The Sacrament of Baptism is often called "The door of the Church," because it is the first of the seven sacraments not only in time (since most Catholics receive it as infants) but in priority, since the reception of the other sacraments depends on it.
Holy Communion is the receiving of Jesus Christ in the sacrament of the Holy Eucharist. Just as it is necessary to nourish our bodies with material food, so also it is necessary to nourish our souls with spiritual food.
Confirmation is a rite of initiation in several Christian denominations, normally carried out through anointing, the laying on of hands, and prayer, for the purpose of bestowing the Gift of the Holy Spirit. In Christianity, confirmation is seen as the sealing of the covenant created in Holy Baptism.
For the Catholic Church, the intent of this sacrament is to provide healing for the soul as well as to regain the grace of God, lost by sin. A perfect act of contrition even outside of confession removes the eternal punishment associated with mortal sin but a Catholic is obliged to confess his or her mortal sins at the earliest opportunity. In theological terms, the priest acts in persona Christi and receives from the Church the power of jurisdiction over the penitent.
Marriage in the Catholic Church, also called matrimony, is the "covenant by which a man and a woman establish between themselves a partnership of the whole of life and which is ordered by its nature to the good of the spouses and the procreation and education of offspring", and which "has been raised by Christ the Lord to the dignity of a sacrament between the baptised."
Anointing of the Sick is a sacrament of the Catholic Church that is administered to a Catholic "who, having reached the age of reason, begins to be in danger due to sickness or old age", except in the case of those who "persevere obstinately in manifest grave sin".

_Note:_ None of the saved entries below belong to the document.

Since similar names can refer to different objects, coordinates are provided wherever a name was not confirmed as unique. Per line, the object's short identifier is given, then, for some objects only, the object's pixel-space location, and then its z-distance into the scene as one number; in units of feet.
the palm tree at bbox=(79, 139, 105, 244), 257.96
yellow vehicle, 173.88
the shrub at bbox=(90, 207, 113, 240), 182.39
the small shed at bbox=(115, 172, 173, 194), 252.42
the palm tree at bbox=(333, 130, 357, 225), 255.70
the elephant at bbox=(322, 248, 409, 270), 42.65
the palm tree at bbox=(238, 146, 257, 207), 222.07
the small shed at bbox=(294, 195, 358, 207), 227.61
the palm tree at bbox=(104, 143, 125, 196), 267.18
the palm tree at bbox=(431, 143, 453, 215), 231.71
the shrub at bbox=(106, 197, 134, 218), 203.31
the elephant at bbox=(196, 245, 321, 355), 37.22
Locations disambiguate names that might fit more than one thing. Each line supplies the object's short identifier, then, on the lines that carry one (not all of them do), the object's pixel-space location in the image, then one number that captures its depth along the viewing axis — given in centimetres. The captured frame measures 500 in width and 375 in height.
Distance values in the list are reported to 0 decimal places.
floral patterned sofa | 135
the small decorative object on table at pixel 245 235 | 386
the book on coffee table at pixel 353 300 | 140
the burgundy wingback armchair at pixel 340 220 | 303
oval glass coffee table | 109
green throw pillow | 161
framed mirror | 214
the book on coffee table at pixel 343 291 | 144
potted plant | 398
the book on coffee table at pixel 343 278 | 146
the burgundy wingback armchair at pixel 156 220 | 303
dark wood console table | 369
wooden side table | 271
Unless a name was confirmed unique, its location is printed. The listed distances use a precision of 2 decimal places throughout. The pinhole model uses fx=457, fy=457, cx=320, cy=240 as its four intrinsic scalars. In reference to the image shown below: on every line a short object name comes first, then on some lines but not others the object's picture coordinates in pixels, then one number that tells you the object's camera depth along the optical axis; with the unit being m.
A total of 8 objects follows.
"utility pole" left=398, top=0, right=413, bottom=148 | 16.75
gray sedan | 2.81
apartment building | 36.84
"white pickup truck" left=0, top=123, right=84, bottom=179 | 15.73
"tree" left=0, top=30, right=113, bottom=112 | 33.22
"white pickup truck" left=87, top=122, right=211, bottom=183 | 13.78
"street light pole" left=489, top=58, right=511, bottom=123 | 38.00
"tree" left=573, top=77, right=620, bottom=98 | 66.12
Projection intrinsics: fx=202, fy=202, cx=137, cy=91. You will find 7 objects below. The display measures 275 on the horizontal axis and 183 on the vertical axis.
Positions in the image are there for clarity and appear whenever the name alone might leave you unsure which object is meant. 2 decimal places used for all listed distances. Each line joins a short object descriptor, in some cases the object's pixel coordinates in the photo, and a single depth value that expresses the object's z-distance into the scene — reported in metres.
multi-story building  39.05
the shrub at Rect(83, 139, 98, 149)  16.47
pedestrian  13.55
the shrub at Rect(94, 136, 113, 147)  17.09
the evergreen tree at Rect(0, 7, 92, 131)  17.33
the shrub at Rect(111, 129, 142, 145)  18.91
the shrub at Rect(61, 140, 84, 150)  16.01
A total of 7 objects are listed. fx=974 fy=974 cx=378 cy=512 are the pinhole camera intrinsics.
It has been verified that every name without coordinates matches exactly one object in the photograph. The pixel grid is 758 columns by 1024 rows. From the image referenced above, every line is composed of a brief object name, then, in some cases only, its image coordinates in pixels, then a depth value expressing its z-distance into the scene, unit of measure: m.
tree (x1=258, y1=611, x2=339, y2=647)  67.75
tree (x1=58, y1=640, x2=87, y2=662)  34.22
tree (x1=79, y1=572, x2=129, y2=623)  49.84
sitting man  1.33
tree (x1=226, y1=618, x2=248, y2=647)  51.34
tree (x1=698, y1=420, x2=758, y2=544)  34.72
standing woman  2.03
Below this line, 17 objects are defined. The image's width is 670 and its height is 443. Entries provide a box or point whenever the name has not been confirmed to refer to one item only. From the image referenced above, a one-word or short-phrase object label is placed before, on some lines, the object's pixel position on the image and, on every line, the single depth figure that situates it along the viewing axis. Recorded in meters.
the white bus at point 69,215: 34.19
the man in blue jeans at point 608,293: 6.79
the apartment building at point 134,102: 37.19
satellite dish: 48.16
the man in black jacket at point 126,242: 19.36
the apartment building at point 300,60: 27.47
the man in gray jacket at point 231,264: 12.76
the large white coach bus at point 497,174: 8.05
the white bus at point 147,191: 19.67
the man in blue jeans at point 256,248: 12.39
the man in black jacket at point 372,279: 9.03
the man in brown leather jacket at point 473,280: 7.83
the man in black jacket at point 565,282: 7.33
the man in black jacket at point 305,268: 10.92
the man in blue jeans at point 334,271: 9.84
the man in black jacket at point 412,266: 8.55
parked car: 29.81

Sacraments of holy orders in the Catholic Church includes three orders: bishop, priest, and deacon. The Church regards ordination as a Sacrament. In the phrase "holy orders", the word "holy" simply means "set apart for some purpose." The word "order" designates an established civil body or corporation with a hierarchy, and ordination means legal incorporation into an ordo. In context, therefore, a holy order is simply a group with a hierarchical structure that is set apart for ministry in the Church.